James P. Barrett is the national director of integrated building solutions at Turner Construction Company, where he oversees the adoption of building information modeling (BIM) on projects.


Architectural Record: Everyone defines BIM differently. What is BIM to you?

James Barrett: Some people think BIM is a particular piece of software. But it is a set of problem-solving tools. You need to have a big toolbox so you can bring to bear the tool that makes the most sense for the task at hand.

Is BIM is changing what gets built?

There is certain software that allows the creation of shapes that wouldn’t otherwise be realized. But that isn’t where BIM is having its greatest impact. It’s producing greater collaboration and integration among members of project teams. To some extent this is a function of the fact that BIM isn’t terribly well developed. The tool is still in its infancy and there are large interoperability issues with the software. As a result, firms are almost forced to work more closely to bridge these performance gaps and overcome the problems with the transfer of models and information.

Does BIM and the integrated process you’ve described require that architects relinquish control over a project or does it allow them to have more control?

They have the opportunity for greater control. Are they taking advantage of that opportunity? Many aren’t. For many architects, construction managers, and subs, BIM is just a better way of doing what they have always done. But BIM can provide a real understanding of the parts and pieces of a building at a level of detail that a 2D documentation environment can’t. It allows an architect to be a part of the discussion with us and our trade contractors about the building’s literal assembly, not just about aesthetics and the design intent. That will affect the final product as much as anything.

Are you saying that architects should play a role in determining construction means and methods?

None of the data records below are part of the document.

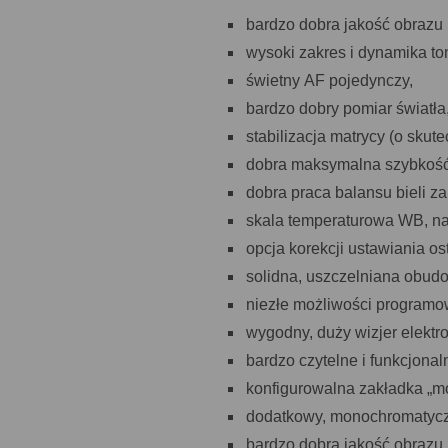
bardzo dobra jakość obrazu 
wysoki zakres i dynamika to
świetny AF pojedynczy,
bardzo dobry pomiar światła
stabilizacja matrycy (o skute
dobra maksymalna szybkość 
dobra praca balansu bieli z
skala temperaturowa WB, n
opcja korekcji ustawiania os
solidna, uszczelniana obud
niezłe możliwości programo
wygodny, duży wizjer elektro
bardzo czytelne i funkcjona
konfigurowalna zakładka „m
dodatkowy, monochromatycz
bardzo dobra jakość obrazu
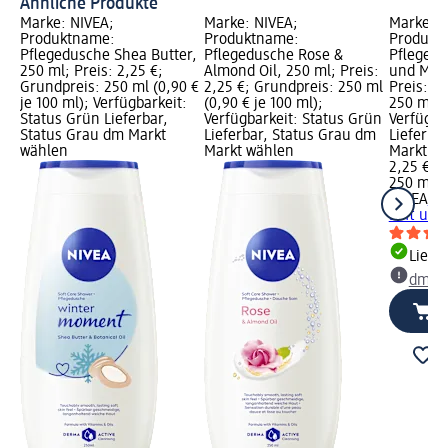
Ähnliche Produkte
Marke: NIVEA;
Marke: NIVEA;
Marke: N
Produktname:
Produktname:
Produkt
Pflegedusche Shea Butter,
Pflegedusche Rose &
Pflegedu
250 ml; Preis: 2,25 €;
Almond Oil, 250 ml; Preis:
und Mand
Grundpreis: 250 ml (0,90 €
2,25 €; Grundpreis: 250 ml
Preis: 2
je 100 ml); Verfügbarkeit:
(0,90 € je 100 ml);
250 ml (0
Status Grün Lieferbar,
Verfügbarkeit: Status Grün
Verfügba
Status Grau dm Markt
Lieferbar, Status Grau dm
Lieferba
wählen
Markt wählen
Markt w
2,25 €
250 ml (0
NIVEA
Pf
Soft und
Liefe
dm Ma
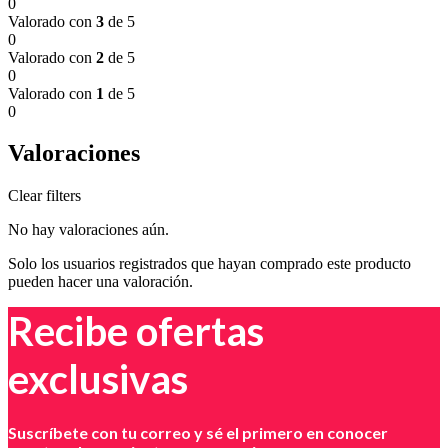
0
Valorado con
3
de 5
0
Valorado con
2
de 5
0
Valorado con
1
de 5
0
Valoraciones
Clear filters
No hay valoraciones aún.
Solo los usuarios registrados que hayan comprado este producto
pueden hacer una valoración.
Recibe ofertas
exclusivas
Suscríbete con tu correo y sé el primero en conocer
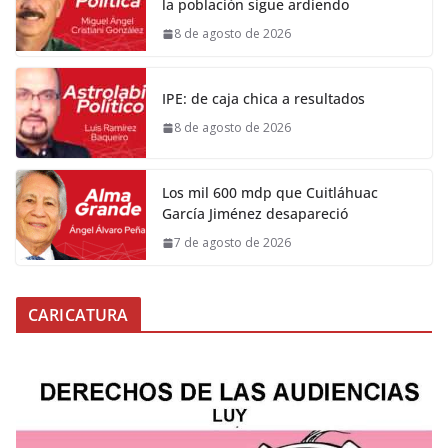
la población sigue ardiendo
8 de agosto de 2026
IPE: de caja chica a resultados
8 de agosto de 2026
Los mil 600 mdp que Cuitláhuac
García Jiménez desapareció
7 de agosto de 2026
CARICATURA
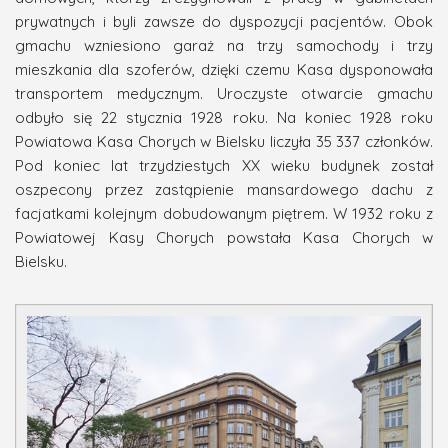
prywatnych i byli zawsze do dyspozycji pacjentów. Obok
gmachu wzniesiono garaż na trzy samochody i trzy
mieszkania dla szoferów, dzięki czemu Kasa dysponowała
transportem medycznym. Uroczyste otwarcie gmachu
odbyło się 22 stycznia 1928 roku. Na koniec 1928 roku
Powiatowa Kasa Chorych w Bielsku liczyła 35 337 członków.
Pod koniec lat trzydziestych XX wieku budynek został
oszpecony przez zastąpienie mansardowego dachu z
facjatkami kolejnym dobudowanym piętrem. W 1932 roku z
Powiatowej Kasy Chorych powstała Kasa Chorych w
Bielsku.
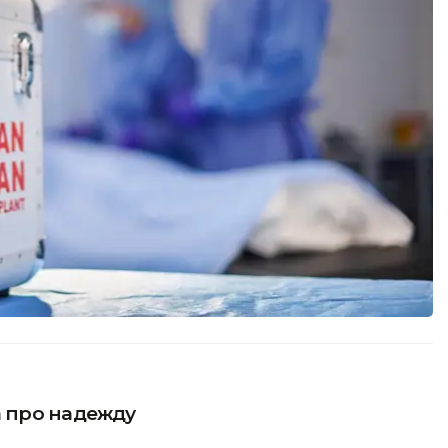
а про надежду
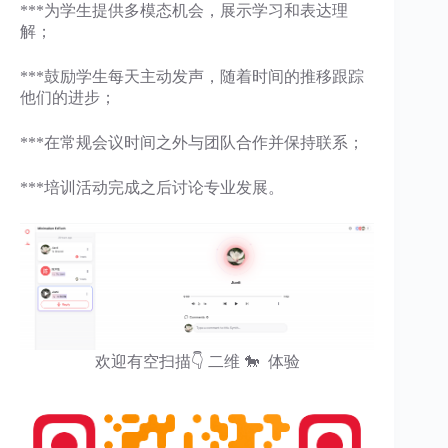
***为学生提供多模态机会，展示学习和表达理
解；
***鼓励学生每天主动发声，随着时间的推移跟踪
他们的进步；
***在常规会议时间之外与团队合作并保持联系；
***培训活动完成之后讨论专业发展。
欢迎有空扫描👇 二维 🐎 体验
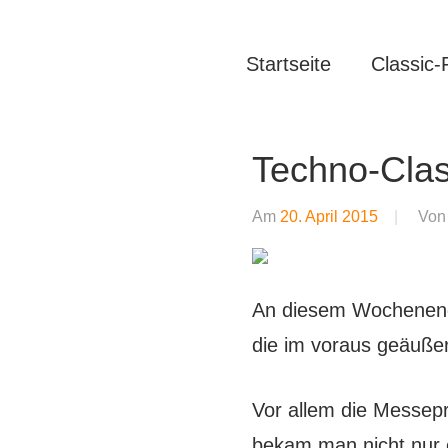
Zum
Inhalt
Oldtimer
https://oldtimer-
Startseite
Classic-
springen
*
Youngtimer
nrw.net
*
Techno-Clas
Motorsport
Am
20. April 2015
Vo
*
Tuning
An diesem Wochenende 
die im voraus geäußer
Vor allem die Messepr
bekam man nicht nur 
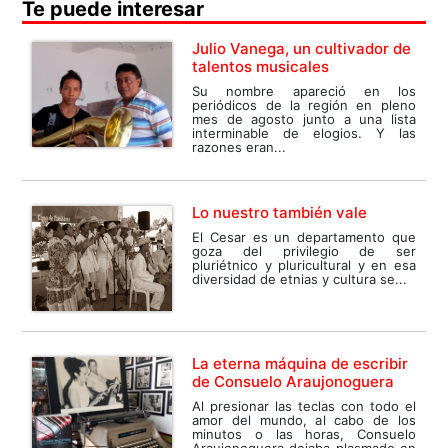
Te puede interesar
Julio Vanega, un cultivador de
talentos musicales
Su nombre apareció en los
periódicos de la región en pleno
mes de agosto junto a una lista
interminable de elogios. Y las
razones eran...
Lo nuestro también vale
El Cesar es un departamento que
goza del privilegio de ser
pluriétnico y pluricultural y en esa
diversidad de etnias y cultura se...
La eterna máquina de escribir
de Consuelo Araujonoguera
Al presionar las teclas con todo el
amor del mundo, al cabo de los
minutos o las horas, Consuelo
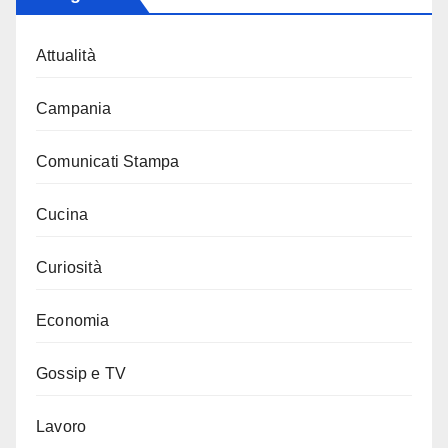
Attualità
Campania
Comunicati Stampa
Cucina
Curiosità
Economia
Gossip e TV
Lavoro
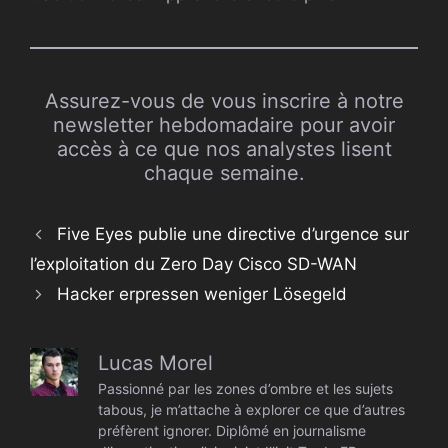
Assurez-vous de vous inscrire à notre
newsletter hebdomadaire pour avoir
accès à ce que nos analystes lisent
chaque semaine.
Five Eyes publie une directive d’urgence sur
l’exploitation du Zero Day Cisco SD-WAN
Hacker erpressen weniger Lösegeld
Lucas Morel
Passionné par les zones d’ombre et les sujets
tabous, je m’attache à explorer ce que d’autres
préfèrent ignorer. Diplômé en journalisme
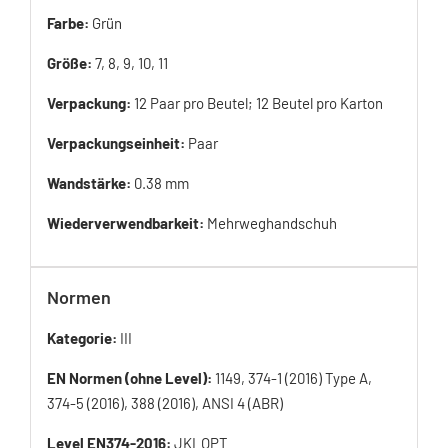
Farbe:
Grün
Größe:
7, 8, 9, 10, 11
Verpackung:
12 Paar pro Beutel; 12 Beutel pro Karton
Verpackungseinheit:
Paar
Wandstärke:
0.38 mm
Wiederverwendbarkeit:
Mehrweghandschuh
Normen
Kategorie:
III
EN Normen (ohne Level):
1149, 374-1 (2016) Type A,
374-5 (2016), 388 (2016), ANSI 4 (ABR)
Level EN374-2016:
JKLOPT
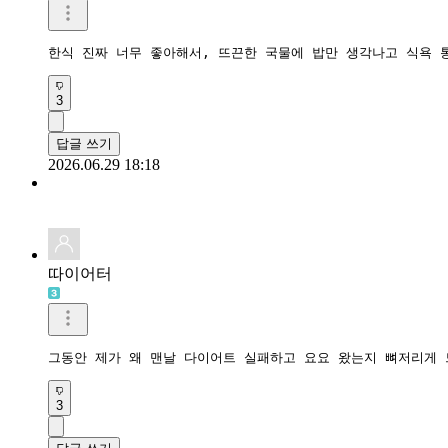
한식 진짜 너무 좋아해서, 뜨끈한 국물에 밥만 생각나고 식욕 
3
답글 쓰기
2026.06.29 18:18
따이어터
그동안 제가 왜 맨날 다이어트 실패하고 요요 왔는지 뼈저리게
3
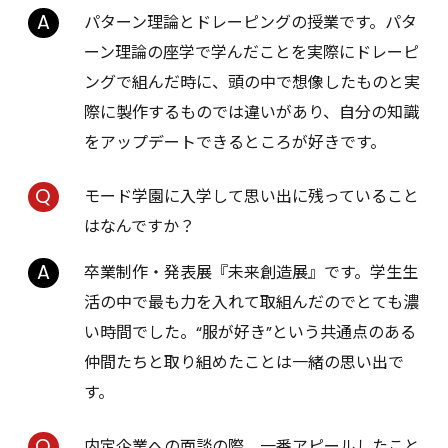
パターン理論とドレーピングの授業です。パタ
ーン理論の座学で学んだことを実際にドレーピ
ングで組んだ時に、頭の中で想像したものと実
際に製作するものでは違いがあり、自分の知識
をアップデートできるところが好きです。
モード学園に入学して思い出に残っていること
はなんですか？
卒業制作・発表展『未来創造展』です。学生生
活の中で最も力を入れて取組んだのでとても濃
い時間でした。“服が好き”という共通点のある
仲間たちと取り組めたことは一緒の思い出で
す。
内定企業への面談の際、一番アピールしたこと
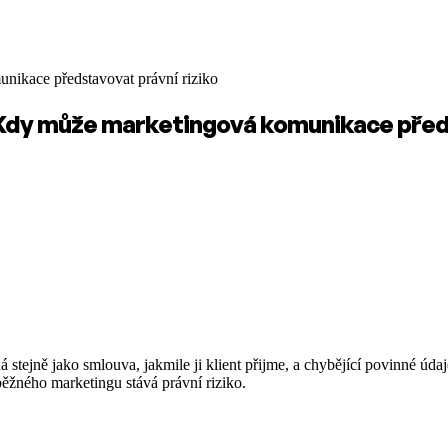
nikace představovat právní riziko
 Kdy může marketingová komunikace předs
 stejně jako smlouva, jakmile ji klient přijme, a chybějící povinné úd
běžného marketingu stává právní riziko.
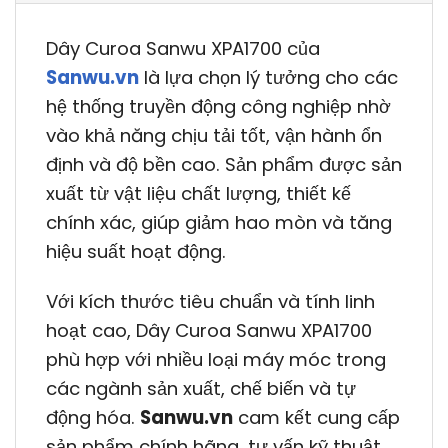
Dây Curoa Sanwu XPA1700 của
Sanwu.vn
là lựa chọn lý tưởng cho các
hệ thống truyền động công nghiệp nhờ
vào khả năng chịu tải tốt, vận hành ổn
định và độ bền cao. Sản phẩm được sản
xuất từ vật liệu chất lượng, thiết kế
chính xác, giúp giảm hao mòn và tăng
hiệu suất hoạt động.
Với kích thước tiêu chuẩn và tính linh
hoạt cao, Dây Curoa Sanwu XPA1700
phù hợp với nhiều loại máy móc trong
các ngành sản xuất, chế biến và tự
động hóa.
Sanwu.vn
cam kết cung cấp
sản phẩm chính hãng, tư vấn kỹ thuật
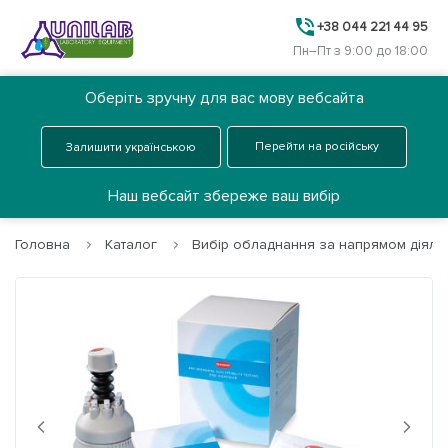
+38 044 221 44 95
Пн–Пт з 9:00 до 18:00
Оберіть зручну для вас мову вебсайта
Ua
Замовити дзвінок
Перейти на російську
Залишити українською
Меню
Наш вебсайт збереже ваш вибір
Головна
Каталог
Вибір обладнання за напрямом діяльн
Головна
Каталог
Про нас
Next
Previous
Послуги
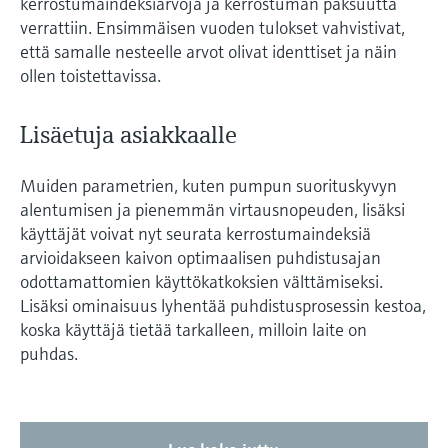
kerrostumaindeksiarvoja ja kerrostuman paksuutta
verrattiin. Ensimmäisen vuoden tulokset vahvistivat,
että samalle nesteelle arvot olivat identtiset ja näin
ollen toistettavissa.
Lisäetuja asiakkaalle
Muiden parametrien, kuten pumpun suorituskyvyn
alentumisen ja pienemmän virtausnopeuden, lisäksi
käyttäjät voivat nyt seurata kerrostumaindeksiä
arvioidakseen kaivon optimaalisen puhdistusajan
odottamattomien käyttökatkoksien välttämiseksi.
Lisäksi ominaisuus lyhentää puhdistusprosessin kestoa,
koska käyttäjä tietää tarkalleen, milloin laite on
puhdas.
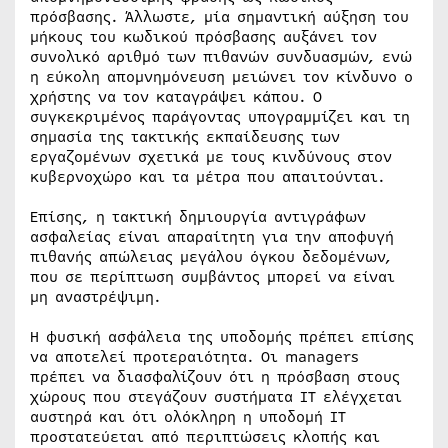
πρόσβασης. Άλλωστε, μία σημαντική αύξηση του
μήκους του κωδικού πρόσβασης αυξάνει τον
συνολικό αριθμό των πιθανών συνδυασμών, ενώ
η εύκολη απομνημόνευση μειώνει τον κίνδυνο ο
χρήστης να τον καταγράψει κάπου. Ο
συγκεκριμένος παράγοντας υπογραμμίζει και τη
σημασία της τακτικής εκπαίδευσης των
εργαζομένων σχετικά με τους κινδύνους στον
κυβερνοχώρο και τα μέτρα που απαιτούνται.
Επίσης, η τακτική δημιουργία αντιγράφων
ασφαλείας είναι απαραίτητη για την αποφυγή
πιθανής απώλειας μεγάλου όγκου δεδομένων,
που σε περίπτωση συμβάντος μπορεί να είναι
μη αναστρέψιμη.
Η φυσική ασφάλεια της υποδομής πρέπει επίσης
να αποτελεί προτεραιότητα. Οι managers
πρέπει να διασφαλίζουν ότι η πρόσβαση στους
χώρους που στεγάζουν συστήματα IT ελέγχεται
αυστηρά και ότι ολόκληρη η υποδομή IT
προστατεύεται από περιπτώσεις κλοπής και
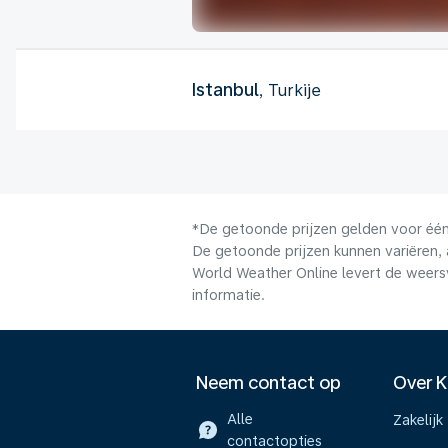
Istanbul
, Turkije
*De getoonde prijzen gelden voor één 
De getoonde prijzen kunnen variëren, 
World Weather Online levert de weers
informatie.
Neem contact op
Over 
Alle
Zakelijk
contactopties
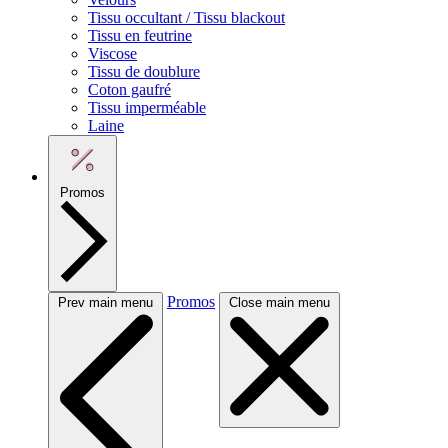
Tissu occultant / Tissu blackout
Tissu en feutrine
Viscose
Tissu de doublure
Coton gaufré
Tissu imperméable
Laine
Promos
Promos
Prev main menu
Close main menu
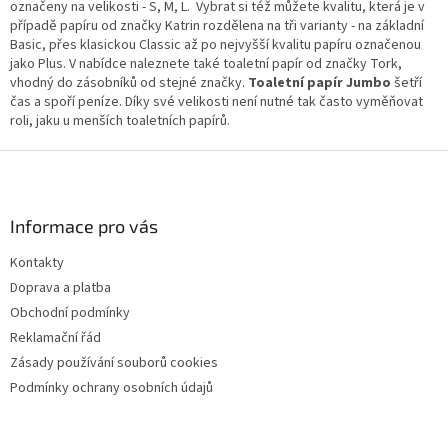
d
označeny na velikosti - S, M, L. Vybrat si též můžete kvalitu, která je v
a
případě papíru od značky Katrin rozdělena na tři varianty - na základní
c
Basic, přes klasickou Classic až po nejvyšší kvalitu papíru označenou
í
jako Plus. V nabídce naleznete také toaletní papír od značky Tork,
p
vhodný do zásobníků od stejné značky.
Toaletní papír Jumbo
šetří
r
čas a spoří peníze. Díky své velikosti není nutné tak často vyměňovat
v
roli, jaku u menších toaletních papírů.
k
y
Z
v
á
ý
p
p
a
Informace pro vás
i
t
s
Kontakty
í
u
Doprava a platba
Obchodní podmínky
Reklamační řád
Zásady používání souborů cookies
Podmínky ochrany osobních údajů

Yes, but there are concerns about contract forms and liability. The industry culture and the contracts that are derived from it haven’t caught up with the technology. So, when working with architects and engineers, I encourage what I call the “Las Vegas approach.” What happens in BIM stays in BIM: You recognize that mistakes will happen without letting it get in way of using the tools in new ways to produce a better product for the client. We do that by lowering our fences and engaging the architect in activities that might be considered means and methods. On the flip side, we sometimes perform services that are typically the architect’s responsibility, such as coordination. We need to share more and not worry about the risks and liabilities that tend to make us hunker down in our traditional corners. It requires a lot more communication between the design and construction industries. It is happening, but fairly selectively.